P.S: Thank you so much Mum for supporting me with this. I can’t wait to give you a huge hug and tell you all about it. Hi Katrina, I miss you tons and I wish you could see the sunsets, you would love them. Sending love across the pond to you, Dad, Granny and Grandpa. I hope I can see you all sometime soon. Hi Howzzzz it, here is your shout out! Chicken Fried was played yesterday during field day and I smiled and thought of you all.
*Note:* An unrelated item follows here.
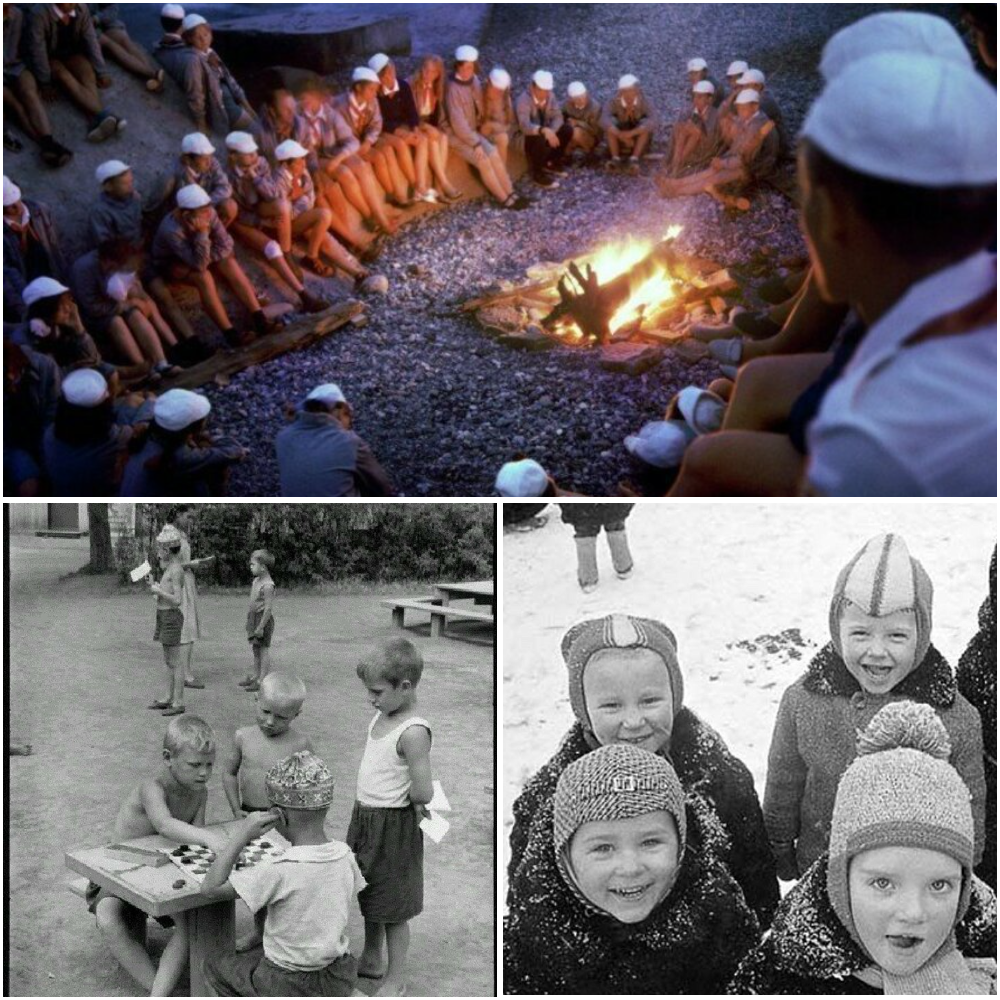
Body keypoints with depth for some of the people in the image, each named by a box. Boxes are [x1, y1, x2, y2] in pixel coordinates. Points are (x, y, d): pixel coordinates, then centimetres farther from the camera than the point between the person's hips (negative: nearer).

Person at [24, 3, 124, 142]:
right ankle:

However, I’m glad none of you are here as I’ve said the word “choppy” so many times…

Editor's Note: In response to the coronavirus pandemic, all SEA Semester students, faculty, and crew aboard the SSV Corwith Cramer boarded the ship after strictly isolating on our Woods Hole campus for a minimum of two weeks, and after repeated negative tests for COVID-19. To ensure the health and safety of those onboard, the ship will not conduct any port stops and will remain in coastal waters so that any unlikely medical situations may be resolved quickly.

Previous entry: All In a Watch    Next entry: Information Isolation


Leave a public comment for students and crew to read when they reach their next port and have access to the internet!

#1. Posted by Tami on November 03, 2020

♩ ♪ ♫ ♬ “You know I like my chicken fried
And cold beer on a Friday night
A pair of jeans that fit just right
And the radio on” ♩ ♪ ♫ ♬

I love to hear that you are finding relief from your phone and daily distractions and enjoying the things around you. It’s something my kids hear all the time, that I think while there are positives, technology has “ruined” the younger generations.

I hope you take this experience and remember to set down technology and enjoy “the little things in life that mean the most” ♩ ♪ ♫ ♬

Can’t wait to hear about all the adventures Alexis. Stay safe, have fun, and appreciate all the experiences you are gaining from this trip, the good and the bad.

#2. Posted by Chris Wood on November 04, 2020

Hi Audrey, I can’t stop smiling reading your fabulous blog and hearing what a magical and challenging time you are having.  How wonderful to reconnect with your love of learning, immerse yourself in the wonder of Mother Nature and be strong enough to grow through the challenges. That is so powerful and everything I could have hoped for you. I can’t wait to hug you and hear your stories!!!! My didn’t you look wonderful as the purple creature from he deep with large googly eyes and I’m so jealous you are learning to celestially navigate!! It sounds like an unbelievable experience for you and your other islanders whose blogs I have also devoured and enjoyed.  Take good care love and ENJOY!!!! XXXXX

#3. Posted by Aunt Jen on November 04, 2020

What an amazing journey you are on right now!
We are so proud that you are embracing every aspect of this time at sea on “your little island”. This moment in time is so special and we look forward to hearing all about it. 
Aunt Jen & Uncle Glenn

#4. Posted by Ellen on November 04, 2020

WOW! So glad you are having an amazing experience!! Enjoy. Every. Moment.

#5. Posted by UC on November 08, 2020

Audrey, I’m glad to hear you’re now an early riser. Celestial navigation…you’ve got some teaching to do. What an amazing journey you’re on.